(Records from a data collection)

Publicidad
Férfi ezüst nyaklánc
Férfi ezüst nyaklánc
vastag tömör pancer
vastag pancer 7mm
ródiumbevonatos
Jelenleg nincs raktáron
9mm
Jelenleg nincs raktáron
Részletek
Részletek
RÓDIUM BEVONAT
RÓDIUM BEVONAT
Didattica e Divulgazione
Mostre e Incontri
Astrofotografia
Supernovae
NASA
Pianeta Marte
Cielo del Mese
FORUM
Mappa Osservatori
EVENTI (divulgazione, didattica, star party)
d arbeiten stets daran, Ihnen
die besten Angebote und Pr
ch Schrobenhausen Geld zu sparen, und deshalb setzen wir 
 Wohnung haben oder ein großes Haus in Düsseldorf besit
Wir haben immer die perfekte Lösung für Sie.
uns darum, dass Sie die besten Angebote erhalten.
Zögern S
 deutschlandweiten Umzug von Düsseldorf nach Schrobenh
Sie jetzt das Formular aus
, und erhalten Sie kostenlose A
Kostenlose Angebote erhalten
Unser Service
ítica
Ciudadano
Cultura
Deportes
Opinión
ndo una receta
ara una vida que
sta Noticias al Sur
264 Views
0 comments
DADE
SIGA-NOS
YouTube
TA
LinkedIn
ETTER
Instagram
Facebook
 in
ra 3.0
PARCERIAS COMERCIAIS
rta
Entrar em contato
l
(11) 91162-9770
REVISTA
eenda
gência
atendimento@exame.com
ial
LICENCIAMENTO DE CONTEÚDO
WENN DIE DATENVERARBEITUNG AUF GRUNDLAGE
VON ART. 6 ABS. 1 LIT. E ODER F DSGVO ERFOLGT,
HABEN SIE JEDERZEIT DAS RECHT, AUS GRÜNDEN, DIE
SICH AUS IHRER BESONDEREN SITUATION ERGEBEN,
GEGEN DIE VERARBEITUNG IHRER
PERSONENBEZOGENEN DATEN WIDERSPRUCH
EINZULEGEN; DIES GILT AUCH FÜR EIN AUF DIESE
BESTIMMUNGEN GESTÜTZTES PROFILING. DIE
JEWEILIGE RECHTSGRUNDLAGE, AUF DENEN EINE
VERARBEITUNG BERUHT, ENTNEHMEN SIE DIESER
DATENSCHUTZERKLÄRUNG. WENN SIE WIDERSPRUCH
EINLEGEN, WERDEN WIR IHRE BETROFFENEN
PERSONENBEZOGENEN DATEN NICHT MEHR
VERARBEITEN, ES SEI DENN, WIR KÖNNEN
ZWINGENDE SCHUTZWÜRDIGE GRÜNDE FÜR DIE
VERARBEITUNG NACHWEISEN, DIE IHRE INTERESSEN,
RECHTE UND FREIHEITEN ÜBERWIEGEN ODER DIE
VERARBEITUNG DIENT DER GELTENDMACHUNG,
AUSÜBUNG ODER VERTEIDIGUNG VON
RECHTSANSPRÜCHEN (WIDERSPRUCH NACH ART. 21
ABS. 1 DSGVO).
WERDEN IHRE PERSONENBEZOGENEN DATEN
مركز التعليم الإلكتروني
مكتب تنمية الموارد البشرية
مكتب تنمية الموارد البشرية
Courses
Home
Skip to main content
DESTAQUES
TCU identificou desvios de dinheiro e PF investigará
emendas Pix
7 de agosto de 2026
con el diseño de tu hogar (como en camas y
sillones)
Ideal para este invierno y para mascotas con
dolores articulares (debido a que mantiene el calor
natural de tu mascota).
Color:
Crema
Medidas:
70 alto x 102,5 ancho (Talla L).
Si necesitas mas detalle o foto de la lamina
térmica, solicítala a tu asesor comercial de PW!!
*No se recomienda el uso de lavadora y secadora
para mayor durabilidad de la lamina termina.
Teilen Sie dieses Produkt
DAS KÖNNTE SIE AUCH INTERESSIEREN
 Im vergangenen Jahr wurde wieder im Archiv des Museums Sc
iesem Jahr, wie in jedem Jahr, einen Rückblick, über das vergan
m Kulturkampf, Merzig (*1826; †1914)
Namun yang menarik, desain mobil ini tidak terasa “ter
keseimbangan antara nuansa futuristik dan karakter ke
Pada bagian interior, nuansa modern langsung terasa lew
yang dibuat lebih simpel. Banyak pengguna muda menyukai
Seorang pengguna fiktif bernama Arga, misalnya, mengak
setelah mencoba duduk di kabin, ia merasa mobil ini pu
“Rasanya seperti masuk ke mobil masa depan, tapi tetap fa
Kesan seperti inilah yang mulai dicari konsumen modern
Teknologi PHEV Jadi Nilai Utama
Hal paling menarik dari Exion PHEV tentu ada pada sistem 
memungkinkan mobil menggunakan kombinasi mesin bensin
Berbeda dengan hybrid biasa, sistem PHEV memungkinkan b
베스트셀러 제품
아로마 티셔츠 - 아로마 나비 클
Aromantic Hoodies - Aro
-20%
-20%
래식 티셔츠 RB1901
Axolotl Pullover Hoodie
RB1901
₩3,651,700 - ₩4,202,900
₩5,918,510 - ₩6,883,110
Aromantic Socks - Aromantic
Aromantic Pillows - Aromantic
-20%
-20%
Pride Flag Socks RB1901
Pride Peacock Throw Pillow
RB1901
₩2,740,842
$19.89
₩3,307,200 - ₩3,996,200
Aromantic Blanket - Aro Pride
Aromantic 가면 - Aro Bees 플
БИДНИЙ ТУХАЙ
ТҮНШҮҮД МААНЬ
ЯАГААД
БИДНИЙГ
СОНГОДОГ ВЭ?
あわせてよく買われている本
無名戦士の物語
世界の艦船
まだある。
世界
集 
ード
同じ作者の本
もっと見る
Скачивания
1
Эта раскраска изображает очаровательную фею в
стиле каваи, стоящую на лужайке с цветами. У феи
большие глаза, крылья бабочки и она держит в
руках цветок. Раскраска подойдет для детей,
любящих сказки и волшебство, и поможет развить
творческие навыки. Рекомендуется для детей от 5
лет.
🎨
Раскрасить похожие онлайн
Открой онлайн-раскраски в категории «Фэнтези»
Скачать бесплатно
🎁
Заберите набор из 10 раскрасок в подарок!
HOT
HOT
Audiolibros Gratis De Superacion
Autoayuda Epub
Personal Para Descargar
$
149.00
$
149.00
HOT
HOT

What to work on: Line by line, reproduce the data exactly.

Response area:
Publicidad
Férfi ezüst nyaklánc
Férfi ezüst nyaklánc
vastag tömör pancer
vastag pancer 7mm
ródiumbevonatos
Jelenleg nincs raktáron
9mm
Jelenleg nincs raktáron
Részletek
Részletek
RÓDIUM BEVONAT
RÓDIUM BEVONAT
Didattica e Divulgazione
Mostre e Incontri
Astrofotografia
Supernovae
NASA
Pianeta Marte
Cielo del Mese
FORUM
Mappa Osservatori
EVENTI (divulgazione, didattica, star party)
d arbeiten stets daran, Ihnen
die besten Angebote und Pr
ch Schrobenhausen Geld zu sparen, und deshalb setzen wir 
 Wohnung haben oder ein großes Haus in Düsseldorf besit
Wir haben immer die perfekte Lösung für Sie.
uns darum, dass Sie die besten Angebote erhalten.
Zögern S
 deutschlandweiten Umzug von Düsseldorf nach Schrobenh
Sie jetzt das Formular aus
, und erhalten Sie kostenlose A
Kostenlose Angebote erhalten
Unser Service
ítica
Ciudadano
Cultura
Deportes
Opinión
ndo una receta
ara una vida que
sta Noticias al Sur
264 Views
0 comments
DADE
SIGA-NOS
YouTube
TA
LinkedIn
ETTER
Instagram
Facebook
 in
ra 3.0
PARCERIAS COMERCIAIS
rta
Entrar em contato
l
(11) 91162-9770
REVISTA
eenda
gência
atendimento@exame.com
ial
LICENCIAMENTO DE CONTEÚDO
WENN DIE DATENVERARBEITUNG AUF GRUNDLAGE
VON ART. 6 ABS. 1 LIT. E ODER F DSGVO ERFOLGT,
HABEN SIE JEDERZEIT DAS RECHT, AUS GRÜNDEN, DIE
SICH AUS IHRER BESONDEREN SITUATION ERGEBEN,
GEGEN DIE VERARBEITUNG IHRER
PERSONENBEZOGENEN DATEN WIDERSPRUCH
EINZULEGEN; DIES GILT AUCH FÜR EIN AUF DIESE
BESTIMMUNGEN GESTÜTZTES PROFILING. DIE
JEWEILIGE RECHTSGRUNDLAGE, AUF DENEN EINE
VERARBEITUNG BERUHT, ENTNEHMEN SIE DIESER
DATENSCHUTZERKLÄRUNG. WENN SIE WIDERSPRUCH
EINLEGEN, WERDEN WIR IHRE BETROFFENEN
PERSONENBEZOGENEN DATEN NICHT MEHR
VERARBEITEN, ES SEI DENN, WIR KÖNNEN
ZWINGENDE SCHUTZWÜRDIGE GRÜNDE FÜR DIE
VERARBEITUNG NACHWEISEN, DIE IHRE INTERESSEN,
RECHTE UND FREIHEITEN ÜBERWIEGEN ODER DIE
VERARBEITUNG DIENT DER GELTENDMACHUNG,
AUSÜBUNG ODER VERTEIDIGUNG VON
RECHTSANSPRÜCHEN (WIDERSPRUCH NACH ART. 21
ABS. 1 DSGVO).
WERDEN IHRE PERSONENBEZOGENEN DATEN
مركز التعليم الإلكتروني
مكتب تنمية الموارد البشرية
مكتب تنمية الموارد البشرية
Courses
Home
Skip to main content
DESTAQUES
TCU identificou desvios de dinheiro e PF investigará
emendas Pix
7 de agosto de 2026
con el diseño de tu hogar (como en camas y
sillones)
Ideal para este invierno y para mascotas con
dolores articulares (debido a que mantiene el calor
natural de tu mascota).
Color:
Crema
Medidas:
70 alto x 102,5 ancho (Talla L).
Si necesitas mas detalle o foto de la lamina
térmica, solicítala a tu asesor comercial de PW!!
*No se recomienda el uso de lavadora y secadora
para mayor durabilidad de la lamina termina.
Teilen Sie dieses Produkt
DAS KÖNNTE SIE AUCH INTERESSIEREN
 Im vergangenen Jahr wurde wieder im Archiv des Museums Sc
iesem Jahr, wie in jedem Jahr, einen Rückblick, über das vergan
m Kulturkampf, Merzig (*1826; †1914)
Namun yang menarik, desain mobil ini tidak terasa “ter
keseimbangan antara nuansa futuristik dan karakter ke
Pada bagian interior, nuansa modern langsung terasa lew
yang dibuat lebih simpel. Banyak pengguna muda menyukai
Seorang pengguna fiktif bernama Arga, misalnya, mengak
setelah mencoba duduk di kabin, ia merasa mobil ini pu
“Rasanya seperti masuk ke mobil masa depan, tapi tetap fa
Kesan seperti inilah yang mulai dicari konsumen modern
Teknologi PHEV Jadi Nilai Utama
Hal paling menarik dari Exion PHEV tentu ada pada sistem 
memungkinkan mobil menggunakan kombinasi mesin bensin
Berbeda dengan hybrid biasa, sistem PHEV memungkinkan b
베스트셀러 제품
아로마 티셔츠 - 아로마 나비 클
Aromantic Hoodies - Aro
-20%
-20%
래식 티셔츠 RB1901
Axolotl Pullover Hoodie
RB1901
₩3,651,700 - ₩4,202,900
₩5,918,510 - ₩6,883,110
Aromantic Socks - Aromantic
Aromantic Pillows - Aromantic
-20%
-20%
Pride Flag Socks RB1901
Pride Peacock Throw Pillow
RB1901
₩2,740,842
$19.89
₩3,307,200 - ₩3,996,200
Aromantic Blanket - Aro Pride
Aromantic 가면 - Aro Bees 플
БИДНИЙ ТУХАЙ
ТҮНШҮҮД МААНЬ
ЯАГААД
БИДНИЙГ
СОНГОДОГ ВЭ?
あわせてよく買われている本
無名戦士の物語
世界の艦船
まだある。
世界
集 
ード
同じ作者の本
もっと見る
Скачивания
1
Эта раскраска изображает очаровательную фею в
стиле каваи, стоящую на лужайке с цветами. У феи
большие глаза, крылья бабочки и она держит в
руках цветок. Раскраска подойдет для детей,
любящих сказки и волшебство, и поможет развить
творческие навыки. Рекомендуется для детей от 5
лет.
🎨
Раскрасить похожие онлайн
Открой онлайн-раскраски в категории «Фэнтези»
Скачать бесплатно
🎁
Заберите набор из 10 раскрасок в подарок!
HOT
HOT
Audiolibros Gratis De Superacion
Autoayuda Epub
Personal Para Descargar
$
149.00
$
149.00
HOT
HOT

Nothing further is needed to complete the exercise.